Previamente había tenido otro impulso: llevarse de a poco a su casa todas las herramientas que pudo desde el taller donde trabajaba, a unas seis cuadras, aún con el peligro que había significado ese trasiego de materiales valiosos durante aquellos convulsionados días. Ni el dueño ni sus compañeros habían vuelto al lugar de trabajo. Todos vivían lejos y nada más se supo de ellos.
Entre los elementos que se había llevado estaba la pequeña grúa hidráulica que le permitió transportar tanto el motor como la caja de cambios, tarea que le hubiera resultado imposible realizar a pulso.
También había entrado las ruedas, los semiejes, el alternador y la batería.
No tenía claro, al menos conscientemente, cuál sería la utilidad de semejante esfuerzo. Simplemente sentía que tenía que hacerlo. Sofi, con el pequeño Lio en brazos, lo miraba ir y venir frenéticamente por el pasillo y guardaba silencio.
Tuvo el motor montado en dos caballetes durante años. Ocupado con los apremios de supervivencia que se sucedían uno tras otro, lo había tapado con una lona y se había olvidado de él.

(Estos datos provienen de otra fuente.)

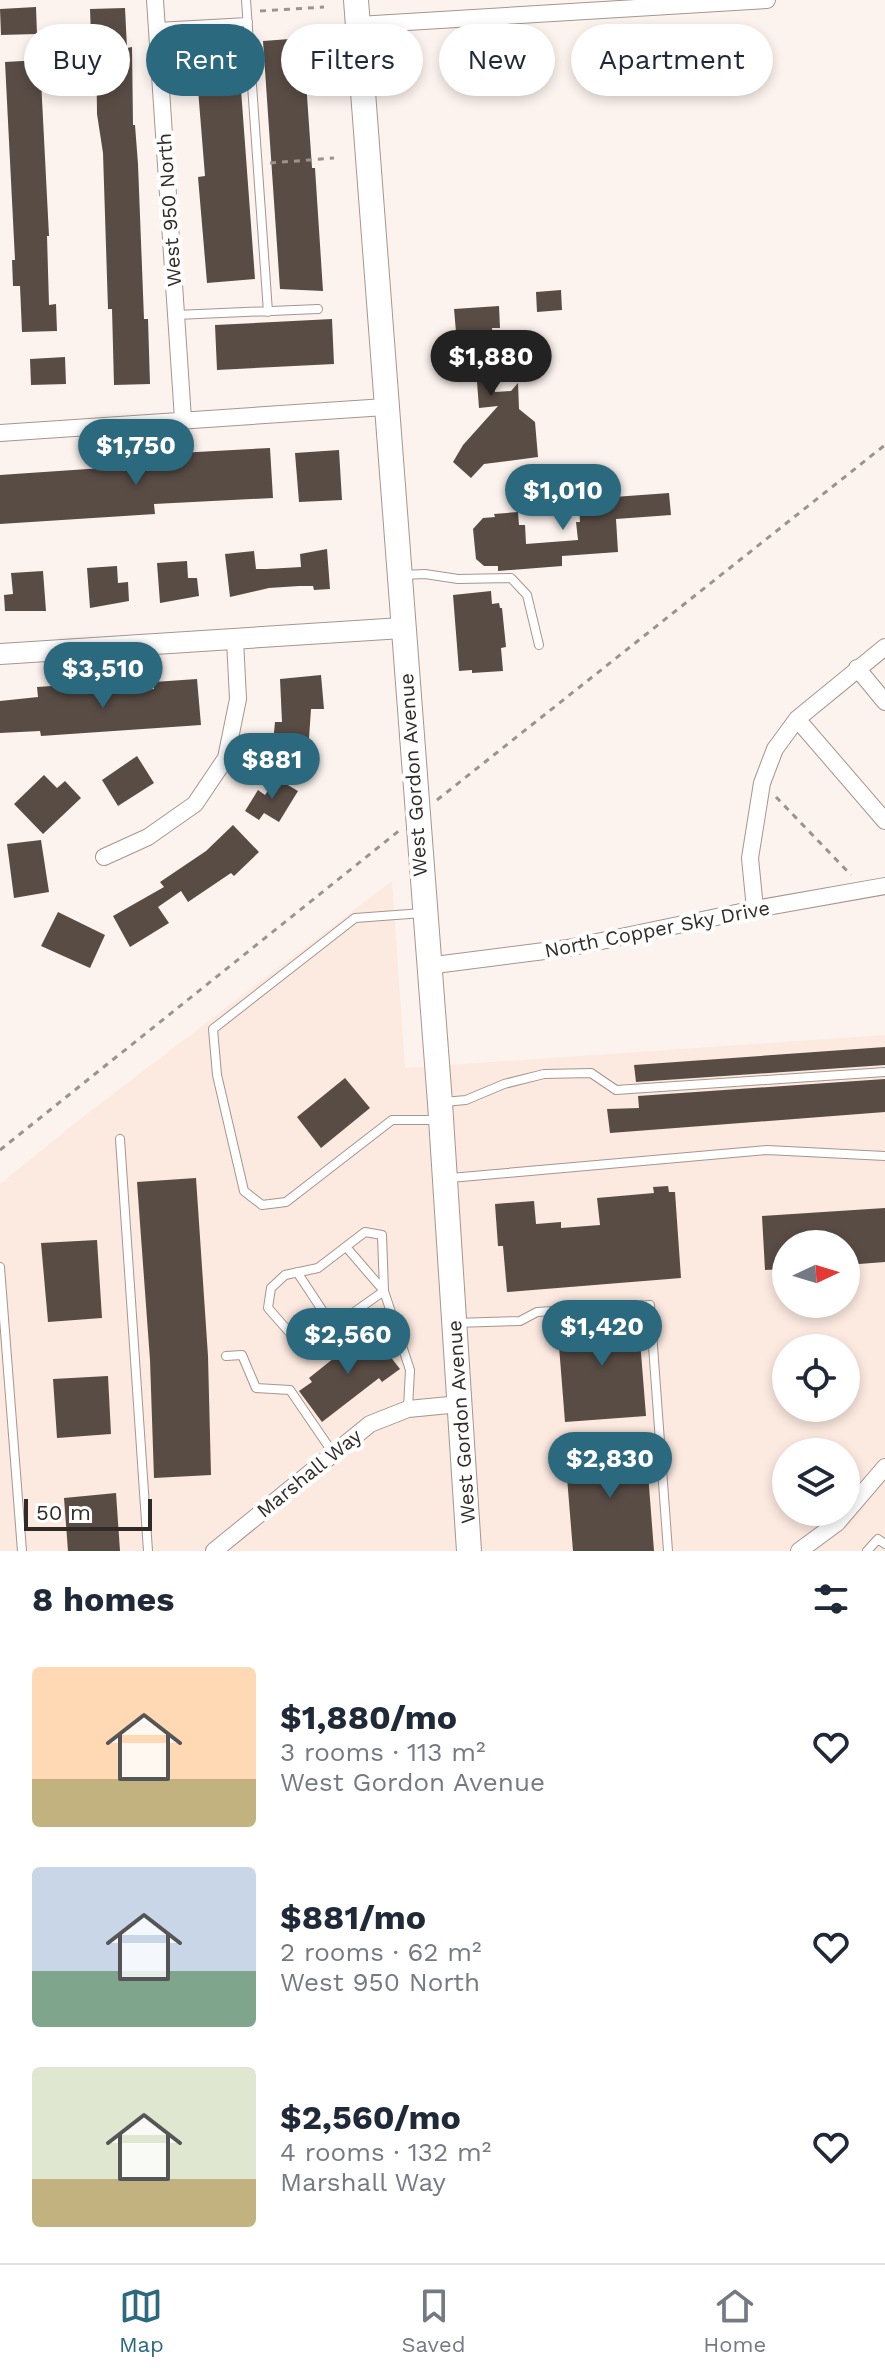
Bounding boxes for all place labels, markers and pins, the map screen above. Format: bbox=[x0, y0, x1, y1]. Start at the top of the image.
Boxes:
pin: $1,880 bbox=[426, 330, 556, 398]
pin: $1,750 bbox=[71, 419, 201, 487]
pin: $1,010 bbox=[498, 464, 628, 532]
pin: $3,510 bbox=[38, 642, 168, 710]
pin: $881 bbox=[225, 733, 319, 801]
pin: $1,420 bbox=[537, 1300, 667, 1368]
pin: $2,560 bbox=[283, 1308, 413, 1376]
pin: $2,830 bbox=[545, 1432, 675, 1500]

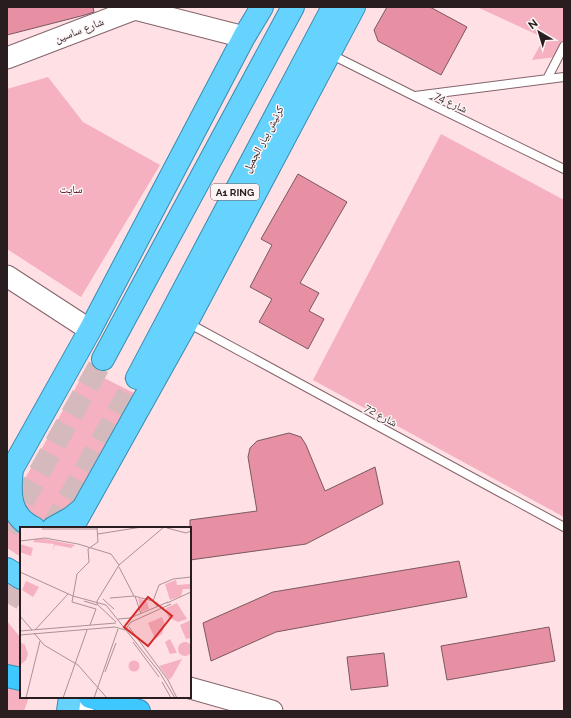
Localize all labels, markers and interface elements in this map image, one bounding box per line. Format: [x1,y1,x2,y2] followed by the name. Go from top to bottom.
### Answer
[519,12,559,52] north arrow
[53,15,105,46] street label: شارع ساسين
[526,17,540,32] text: N
[432,89,469,116] street label: شارع 74
[240,103,287,175] street label: كرنيش بيار الجميل
[60,183,82,196] park label: سايت
[211,184,259,200] road number: A1 RING
[362,401,399,430] street label: شارع 72
[20,527,191,698] inset map

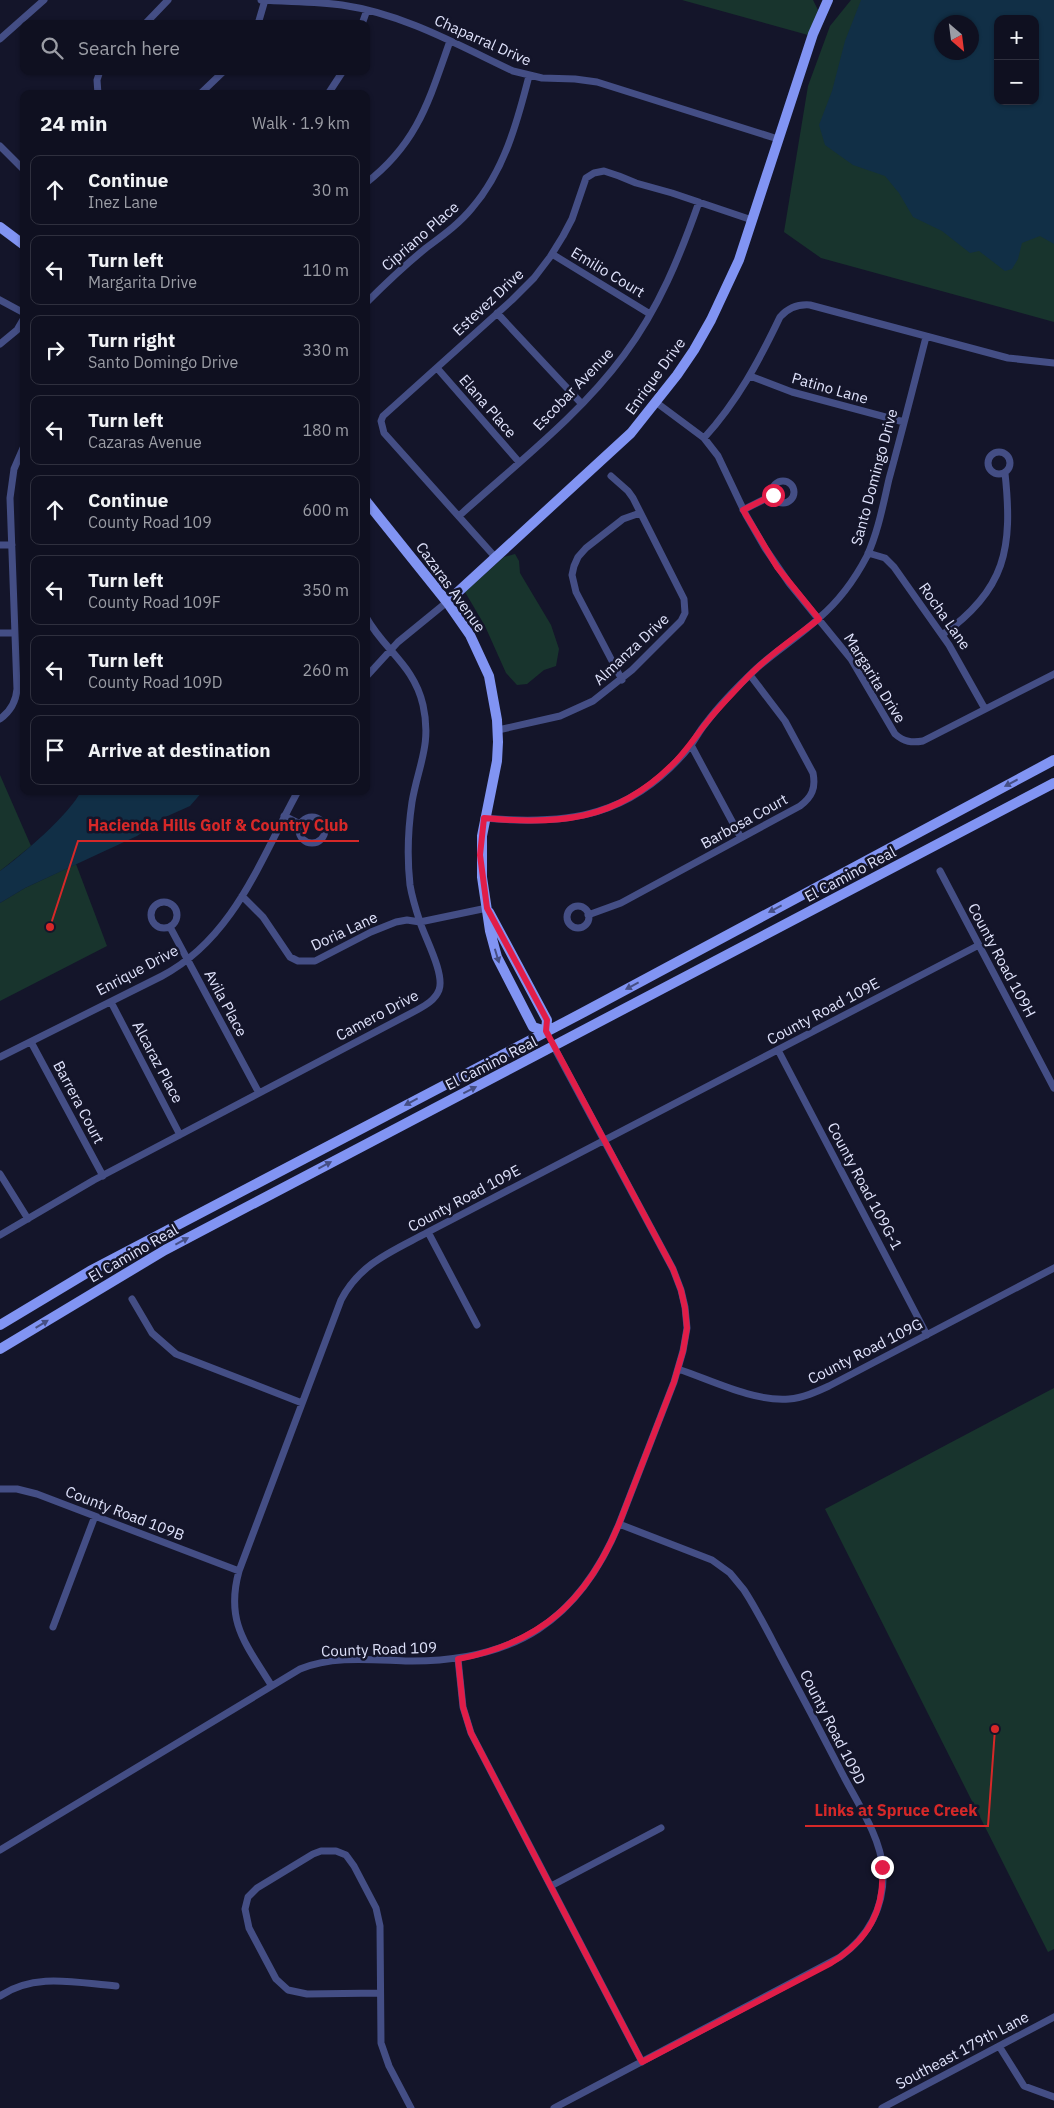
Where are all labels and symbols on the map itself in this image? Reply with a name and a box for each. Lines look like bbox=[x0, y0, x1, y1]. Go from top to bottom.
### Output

Cuando los rappi comenzaron a llevarle las motos para repararlas, le entregaban a cambio de su trabajo dólares o mercadería, hasta que uno de ellos le ofreció pagarle con un bidón de nafta. Ellos sabían dónde conseguir el combustible suficiente para sus pequeños vehículos, y a veces lograban cargar una cantidad extra. Diego aceptó inmediatamente, de nuevo sin tener en claro por qué.
Así fue almacenando la nafta que recibía en un tambor metálico, en un rincón del taller.
El motor montado sobre los caballetes e iluminado por ese rayo de sol se asemejaba a un objeto sagrado en un altar. Esa imagen disparó en Diego una especie de revelación que armó el rompecabezas disperso en las sombras de su inconsciente durante años. Sintió que tal vez ese montón de metal ahora inerme podría ayudarlo a rescatar parte del pasado que se le estaba deshilachando en la memoria.
Y supo que Jesús podía conseguirle la única pieza que le faltaba.